Bringing in robotics and AI to shore up the data is the missing link: if the data can be mined more effectively, then this promising research can be translated into measurable outcomes, and that’s when the necessary investment follows. And Wagner is confident that it will. “Access to space is kind of like the railroads coming through in the Western US,” he says. “It used to be that you would ride on an oxen-pulled wagon – and it was dangerous, and you’d run out of water, and it was a very long and arduous journey. And then they laid the rail tracks and suddenly everyone could get there; and then the plane and the automobile and the interstate highway system came in behind that. We’re going through this market change in accessibility now, particularly with low-earth orbit.”

Wagner’s Wild West analogy for this new frontier may have an essence of Star Trek about it, but this is not science fiction. “It’s classic macroeconomic theory,” he says. “You lower the barrier, so more things can get over, more entrepreneurial ideas can happen. Now, the most compelling business model in 2022 appears to be space tourism. There are billionaires who are willing to pay millions of dollars, even for a few minutes [in space], and if you had something like a space hotel on one of the stations, then people would pay lots of money [to stay there].”

A new frontier

The knock-on effect, Wagner explains, is that once money from space tourism begins to trickle in, a portion will be invested in scientific research. “The money that gets paid supports that infrastructure, and then that infrastructure allows us to do other things. One of the models for a private space station that’s [currently] being built,” he says, “includes space tourism, but it also has biological labs, and the vision is that companies will be interested in leasing out these laboratories to do the types of work we’ve been talking about.”

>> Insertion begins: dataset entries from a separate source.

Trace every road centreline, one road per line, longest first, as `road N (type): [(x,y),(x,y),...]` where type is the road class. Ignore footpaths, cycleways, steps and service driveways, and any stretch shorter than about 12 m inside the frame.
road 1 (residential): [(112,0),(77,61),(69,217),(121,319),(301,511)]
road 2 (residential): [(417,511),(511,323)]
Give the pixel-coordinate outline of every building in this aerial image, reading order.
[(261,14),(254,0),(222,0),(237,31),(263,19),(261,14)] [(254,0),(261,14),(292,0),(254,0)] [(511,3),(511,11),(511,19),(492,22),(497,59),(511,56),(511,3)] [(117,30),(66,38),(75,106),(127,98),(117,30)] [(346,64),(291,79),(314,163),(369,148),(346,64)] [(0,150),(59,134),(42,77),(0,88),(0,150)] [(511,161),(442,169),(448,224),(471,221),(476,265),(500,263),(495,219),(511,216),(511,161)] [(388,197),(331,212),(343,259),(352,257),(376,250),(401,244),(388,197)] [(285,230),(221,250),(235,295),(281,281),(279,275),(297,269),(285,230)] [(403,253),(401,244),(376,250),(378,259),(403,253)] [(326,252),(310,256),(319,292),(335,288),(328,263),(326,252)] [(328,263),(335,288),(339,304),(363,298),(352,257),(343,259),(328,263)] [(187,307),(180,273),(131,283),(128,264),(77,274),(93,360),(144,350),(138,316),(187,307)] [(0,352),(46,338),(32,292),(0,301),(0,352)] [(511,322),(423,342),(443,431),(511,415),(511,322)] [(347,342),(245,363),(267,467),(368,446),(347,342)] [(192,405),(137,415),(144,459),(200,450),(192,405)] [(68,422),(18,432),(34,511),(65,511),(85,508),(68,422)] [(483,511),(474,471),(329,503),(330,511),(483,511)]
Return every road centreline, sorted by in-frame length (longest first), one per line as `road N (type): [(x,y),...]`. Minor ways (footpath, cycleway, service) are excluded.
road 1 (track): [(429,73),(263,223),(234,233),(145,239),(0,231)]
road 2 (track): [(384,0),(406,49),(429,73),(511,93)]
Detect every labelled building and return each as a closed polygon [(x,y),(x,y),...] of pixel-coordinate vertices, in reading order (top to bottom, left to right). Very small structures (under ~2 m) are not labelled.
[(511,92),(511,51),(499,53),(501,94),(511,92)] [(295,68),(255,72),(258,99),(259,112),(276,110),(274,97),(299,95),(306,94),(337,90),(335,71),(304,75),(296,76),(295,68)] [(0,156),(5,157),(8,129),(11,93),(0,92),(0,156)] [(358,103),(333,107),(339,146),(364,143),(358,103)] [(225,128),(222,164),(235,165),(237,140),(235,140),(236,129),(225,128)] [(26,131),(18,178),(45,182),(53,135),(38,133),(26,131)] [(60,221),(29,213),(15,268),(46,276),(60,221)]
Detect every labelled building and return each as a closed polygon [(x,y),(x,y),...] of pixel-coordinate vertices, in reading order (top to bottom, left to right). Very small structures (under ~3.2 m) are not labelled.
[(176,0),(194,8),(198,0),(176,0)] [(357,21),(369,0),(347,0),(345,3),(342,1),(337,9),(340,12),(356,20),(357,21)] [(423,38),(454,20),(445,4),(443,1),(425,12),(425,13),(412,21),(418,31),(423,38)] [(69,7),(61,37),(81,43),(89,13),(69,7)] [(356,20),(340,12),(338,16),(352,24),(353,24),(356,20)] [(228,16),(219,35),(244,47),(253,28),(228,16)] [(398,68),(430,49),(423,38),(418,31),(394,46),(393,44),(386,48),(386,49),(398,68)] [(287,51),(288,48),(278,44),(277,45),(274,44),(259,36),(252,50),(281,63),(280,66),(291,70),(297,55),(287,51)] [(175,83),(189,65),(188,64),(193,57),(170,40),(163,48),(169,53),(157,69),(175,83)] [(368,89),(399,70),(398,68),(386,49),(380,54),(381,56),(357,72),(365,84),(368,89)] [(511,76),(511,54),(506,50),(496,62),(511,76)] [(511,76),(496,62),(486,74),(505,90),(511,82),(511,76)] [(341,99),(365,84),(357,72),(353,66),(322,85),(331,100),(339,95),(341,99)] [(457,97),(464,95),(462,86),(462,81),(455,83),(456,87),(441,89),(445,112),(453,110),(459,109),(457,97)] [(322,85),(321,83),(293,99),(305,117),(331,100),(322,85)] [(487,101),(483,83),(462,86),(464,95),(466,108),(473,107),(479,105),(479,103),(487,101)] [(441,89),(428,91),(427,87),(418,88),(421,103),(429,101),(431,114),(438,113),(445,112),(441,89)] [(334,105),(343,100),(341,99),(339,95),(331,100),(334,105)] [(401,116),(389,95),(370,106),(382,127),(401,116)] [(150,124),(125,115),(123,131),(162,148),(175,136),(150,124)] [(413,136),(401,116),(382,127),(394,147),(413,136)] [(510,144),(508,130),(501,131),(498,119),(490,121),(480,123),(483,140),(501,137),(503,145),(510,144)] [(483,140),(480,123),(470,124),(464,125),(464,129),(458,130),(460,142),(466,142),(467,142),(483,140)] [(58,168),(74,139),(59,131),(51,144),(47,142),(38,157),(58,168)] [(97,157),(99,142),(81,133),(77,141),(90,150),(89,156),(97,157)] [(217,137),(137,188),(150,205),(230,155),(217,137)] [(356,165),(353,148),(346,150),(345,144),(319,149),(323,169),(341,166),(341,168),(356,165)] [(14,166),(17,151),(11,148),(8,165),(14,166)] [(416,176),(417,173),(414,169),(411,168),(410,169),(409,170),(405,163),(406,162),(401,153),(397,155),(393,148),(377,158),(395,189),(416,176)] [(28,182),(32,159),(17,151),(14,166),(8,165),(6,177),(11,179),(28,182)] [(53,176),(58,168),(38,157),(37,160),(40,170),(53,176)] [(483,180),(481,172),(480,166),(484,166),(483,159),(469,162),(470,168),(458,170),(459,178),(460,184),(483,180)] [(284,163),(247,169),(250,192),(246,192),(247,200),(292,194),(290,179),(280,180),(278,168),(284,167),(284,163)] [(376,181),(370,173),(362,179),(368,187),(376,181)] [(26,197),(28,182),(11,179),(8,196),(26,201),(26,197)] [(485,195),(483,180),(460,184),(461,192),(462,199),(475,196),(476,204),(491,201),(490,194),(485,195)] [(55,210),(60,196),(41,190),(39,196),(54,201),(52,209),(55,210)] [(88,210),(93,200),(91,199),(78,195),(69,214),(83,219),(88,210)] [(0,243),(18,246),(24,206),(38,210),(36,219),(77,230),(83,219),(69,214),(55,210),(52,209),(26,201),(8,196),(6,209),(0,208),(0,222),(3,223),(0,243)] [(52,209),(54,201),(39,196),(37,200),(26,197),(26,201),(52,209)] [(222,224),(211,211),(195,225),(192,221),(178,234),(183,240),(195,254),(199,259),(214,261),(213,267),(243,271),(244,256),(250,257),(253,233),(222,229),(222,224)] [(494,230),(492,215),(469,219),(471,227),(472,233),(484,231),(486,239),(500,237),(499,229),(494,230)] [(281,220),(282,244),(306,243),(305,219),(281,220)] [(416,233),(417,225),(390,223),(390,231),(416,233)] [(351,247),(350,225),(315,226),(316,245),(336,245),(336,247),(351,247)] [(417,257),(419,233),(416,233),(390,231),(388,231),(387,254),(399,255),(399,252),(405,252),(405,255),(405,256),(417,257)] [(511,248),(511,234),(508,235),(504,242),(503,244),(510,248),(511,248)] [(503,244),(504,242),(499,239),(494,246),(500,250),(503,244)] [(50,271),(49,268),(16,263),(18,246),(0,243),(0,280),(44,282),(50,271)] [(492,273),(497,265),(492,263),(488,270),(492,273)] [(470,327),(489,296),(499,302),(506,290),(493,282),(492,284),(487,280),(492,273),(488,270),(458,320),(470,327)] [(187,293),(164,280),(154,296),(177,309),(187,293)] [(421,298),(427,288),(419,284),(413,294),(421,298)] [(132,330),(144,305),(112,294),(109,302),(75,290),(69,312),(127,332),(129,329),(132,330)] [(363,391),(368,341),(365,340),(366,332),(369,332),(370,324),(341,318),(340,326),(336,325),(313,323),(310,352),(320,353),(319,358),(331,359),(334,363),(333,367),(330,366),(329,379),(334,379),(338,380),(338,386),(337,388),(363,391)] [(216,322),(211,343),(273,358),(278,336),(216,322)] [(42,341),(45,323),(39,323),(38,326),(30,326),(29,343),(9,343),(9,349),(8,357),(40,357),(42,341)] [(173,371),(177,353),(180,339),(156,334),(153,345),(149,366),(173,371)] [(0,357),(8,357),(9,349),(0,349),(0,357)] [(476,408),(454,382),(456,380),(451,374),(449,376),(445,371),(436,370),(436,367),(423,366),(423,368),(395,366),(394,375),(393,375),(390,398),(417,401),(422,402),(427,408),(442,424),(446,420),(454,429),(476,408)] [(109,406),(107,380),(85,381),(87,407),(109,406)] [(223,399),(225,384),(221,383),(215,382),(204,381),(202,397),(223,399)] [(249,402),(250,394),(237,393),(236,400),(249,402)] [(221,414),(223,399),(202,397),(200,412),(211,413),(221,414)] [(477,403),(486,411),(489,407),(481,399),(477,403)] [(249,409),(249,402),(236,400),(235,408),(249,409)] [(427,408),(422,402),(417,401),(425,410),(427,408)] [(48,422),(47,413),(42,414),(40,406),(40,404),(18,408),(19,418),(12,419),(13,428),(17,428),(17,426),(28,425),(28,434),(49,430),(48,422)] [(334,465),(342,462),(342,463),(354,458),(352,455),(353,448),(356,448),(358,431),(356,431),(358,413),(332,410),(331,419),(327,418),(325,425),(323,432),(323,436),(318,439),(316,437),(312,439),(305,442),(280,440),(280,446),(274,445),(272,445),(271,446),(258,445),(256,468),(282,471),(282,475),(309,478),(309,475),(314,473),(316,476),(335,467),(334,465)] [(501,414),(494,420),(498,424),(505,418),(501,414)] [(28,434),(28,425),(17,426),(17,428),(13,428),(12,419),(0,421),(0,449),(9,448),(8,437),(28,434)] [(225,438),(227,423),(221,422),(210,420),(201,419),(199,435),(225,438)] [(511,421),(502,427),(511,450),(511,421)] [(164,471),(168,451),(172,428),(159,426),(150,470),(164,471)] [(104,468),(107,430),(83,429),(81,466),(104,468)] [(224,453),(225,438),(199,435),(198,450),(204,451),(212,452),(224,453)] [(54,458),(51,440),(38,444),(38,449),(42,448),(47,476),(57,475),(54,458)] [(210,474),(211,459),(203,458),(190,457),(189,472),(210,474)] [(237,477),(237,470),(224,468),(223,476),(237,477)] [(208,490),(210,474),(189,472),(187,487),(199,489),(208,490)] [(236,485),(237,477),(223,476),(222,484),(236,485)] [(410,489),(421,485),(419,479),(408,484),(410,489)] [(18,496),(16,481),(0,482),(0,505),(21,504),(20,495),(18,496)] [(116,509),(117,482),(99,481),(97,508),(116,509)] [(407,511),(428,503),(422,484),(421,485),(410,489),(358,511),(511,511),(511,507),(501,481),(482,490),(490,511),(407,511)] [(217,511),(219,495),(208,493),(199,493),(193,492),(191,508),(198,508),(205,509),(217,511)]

It may be many decades before we see bioprinters stowed away in a spaceship’s first aid kit – but the future of manufacturing biomaterials in microgravity for use in regenerative medicine on Earth is not only bright – it’s close. “The future of this research looks brilliant,” Moroni says. “It will be a field of exciting discoveries, where we should be able to take advantage of all the technological expertise of space experts on one side, and of the conditions that space offers to study ageing [on the other] – which is a much-needed topic of study for our ageing society.” Like Wagner, Tabury is confident that greater commercialisation will speed this process up. In the next five years, with more private companies being granted access to the ISS laboratories, we could see biomanufacturing being rolled out as an effective means of drugs testing. “Take a cancer patient for instance,” Tabury says. “We don’t know what kind of drug will be the most effective, but if we can take these cells and generate different kinds of organoid, then we could have 10 different drugs being tested at the same time.”

Wagner’s forecast is a little more conservative: “In the next decade or so” he says, “I think, absolutely, things are going to happen. There’s a lot of intellectual property to be obtained by experiments in microgravity, and whoever has the best, biggest footprint in low-earth orbit, and is able to explore, is going to be able to define and protect those business models. Its a land rush – a new frontier is opening up.”